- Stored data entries
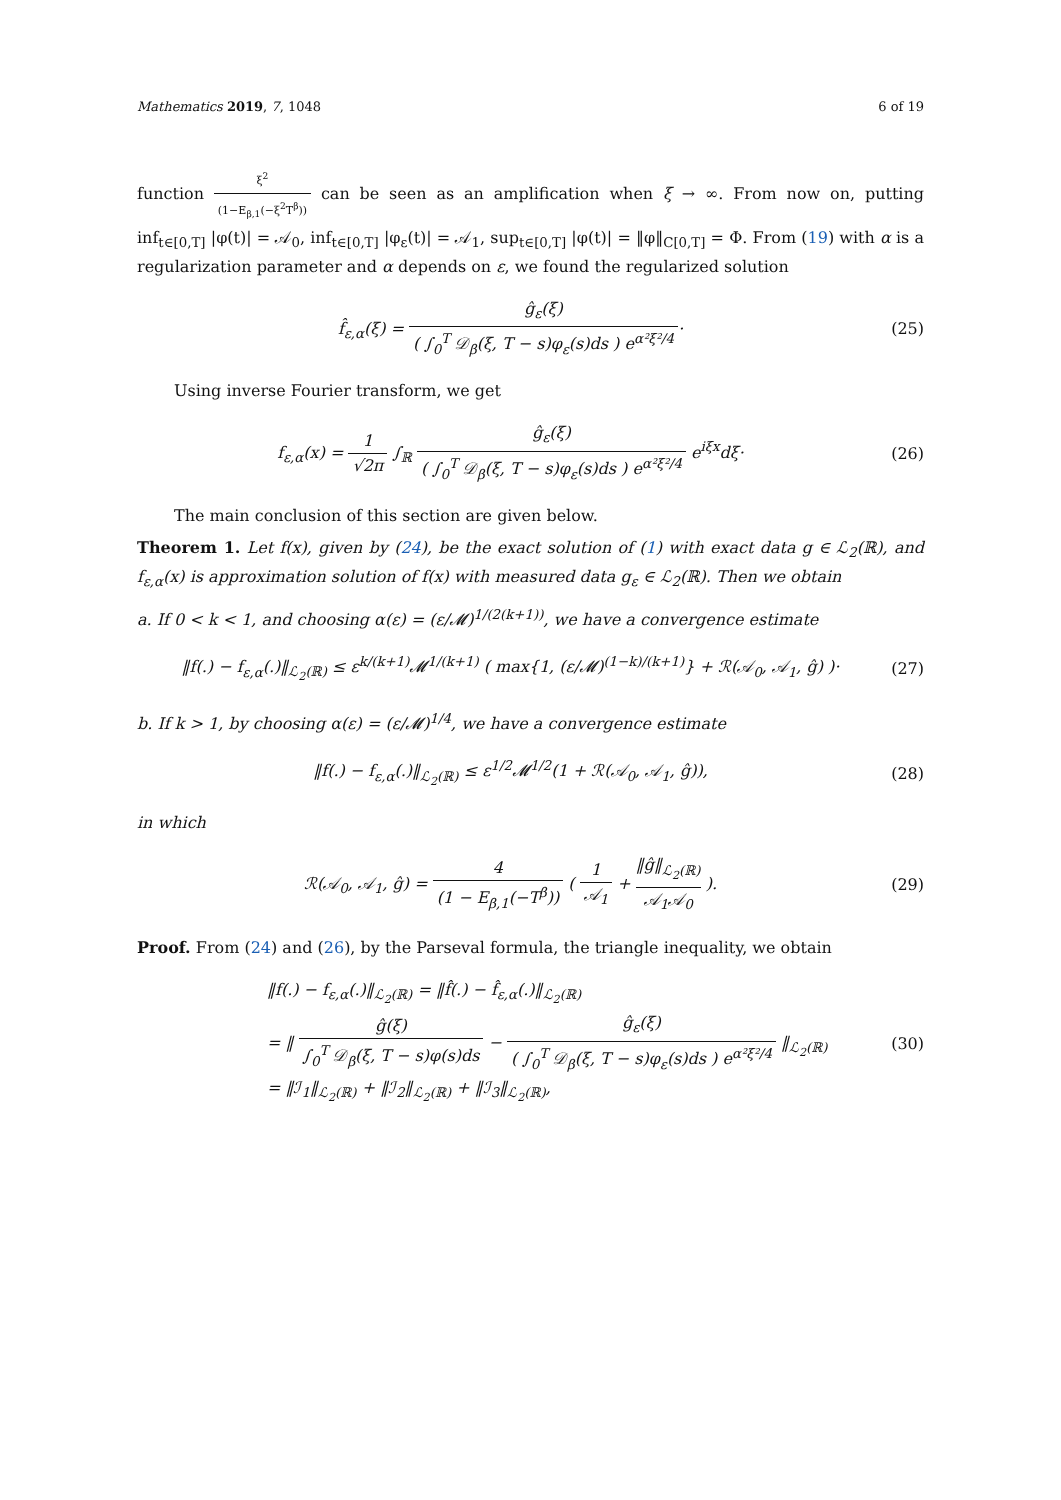Mathematics 2019, 7, 1048 6 of 19
function ξ<sup>2</sup> (1−E<sub>β,1</sub>(−ξ<sup>2</sup>T<sup>β</sup>)) can be seen as an amplification when ξ → ∞. From now on, putting inf<sub>t∈[0,T]</sub> |φ(t)| = 𝒜<sub>0</sub>, inf<sub>t∈[0,T]</sub> |φ<sub>ε</sub>(t)| = 𝒜<sub>1</sub>, sup<sub>t∈[0,T]</sub> |φ(t)| = ‖φ‖<sub>C[0,T]</sub> = Φ. From (19) with α is a regularization parameter and α depends on ε, we found the regularized solution
f̂<sub>ε,α</sub>(ξ) = ĝ<sub>ε</sub>(ξ) ( ∫<sub>0</sub><sup>T</sup> 𝒟<sub>β</sub>(ξ, T − s)φ<sub>ε</sub>(s)ds ) e<sup>α²ξ²/4</sup>·
(25)
Using inverse Fourier transform, we get
f<sub>ε,α</sub>(x) = 1 √2π ∫<sub>ℝ</sub> ĝ<sub>ε</sub>(ξ) ( ∫<sub>0</sub><sup>T</sup> 𝒟<sub>β</sub>(ξ, T − s)φ<sub>ε</sub>(s)ds ) e<sup>α²ξ²/4</sup> e<sup>iξx</sup>dξ·
(26)
The main conclusion of this section are given below.
Theorem 1. Let f(x), given by (24), be the exact solution of (1) with exact data g ∈ ℒ<sub>2</sub>(ℝ), and f<sub>ε,α</sub>(x) is approximation solution of f(x) with measured data g<sub>ε</sub> ∈ ℒ<sub>2</sub>(ℝ). Then we obtain
a. If 0 < k < 1, and choosing α(ε) = (ε/𝓜)<sup>1/(2(k+1))</sup>, we have a convergence estimate
‖f(.) − f<sub>ε,α</sub>(.)‖<sub>ℒ<sub>2</sub>(ℝ)</sub> ≤ ε<sup>k/(k+1)</sup>𝓜<sup>1/(k+1)</sup> ( max{1, (ε/𝓜)<sup>(1−k)/(k+1)</sup>} + ℛ(𝒜<sub>0</sub>, 𝒜<sub>1</sub>, ĝ) )·
(27)
b. If k > 1, by choosing α(ε) = (ε/𝓜)<sup>1/4</sup>, we have a convergence estimate
‖f(.) − f<sub>ε,α</sub>(.)‖<sub>ℒ<sub>2</sub>(ℝ)</sub> ≤ ε<sup>1/2</sup>𝓜<sup>1/2</sup>(1 + ℛ(𝒜<sub>0</sub>, 𝒜<sub>1</sub>, ĝ)),
(28)
in which
ℛ(𝒜<sub>0</sub>, 𝒜<sub>1</sub>, ĝ) = 4 (1 − E<sub>β,1</sub>(−T<sup>β</sup>)) ( 1 𝒜<sub>1</sub> + ‖ĝ‖<sub>ℒ<sub>2</sub>(ℝ)</sub> 𝒜<sub>1</sub>𝒜<sub>0</sub> ).
(29)
Proof. From (24) and (26), by the Parseval formula, the triangle inequality, we obtain
‖f(.) − f<sub>ε,α</sub>(.)‖<sub>ℒ<sub>2</sub>(ℝ)</sub> = ‖f̂(.) − f̂<sub>ε,α</sub>(.)‖<sub>ℒ<sub>2</sub>(ℝ)</sub>
= ‖ ĝ(ξ) ∫<sub>0</sub><sup>T</sup> 𝒟<sub>β</sub>(ξ, T − s)φ(s)ds − ĝ<sub>ε</sub>(ξ) ( ∫<sub>0</sub><sup>T</sup> 𝒟<sub>β</sub>(ξ, T − s)φ<sub>ε</sub>(s)ds ) e<sup>α²ξ²/4</sup> ‖<sub>ℒ<sub>2</sub>(ℝ)</sub>
= ‖ℐ<sub>1</sub>‖<sub>ℒ<sub>2</sub>(ℝ)</sub> + ‖ℐ<sub>2</sub>‖<sub>ℒ<sub>2</sub>(ℝ)</sub> + ‖ℐ<sub>3</sub>‖<sub>ℒ<sub>2</sub>(ℝ)</sub>,
(30)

- TASK STATEMENT
Scan the preceding records for lines with the word "have". Say how many there are and nothing else.

- SOLUTION TO THE EXERCISE
2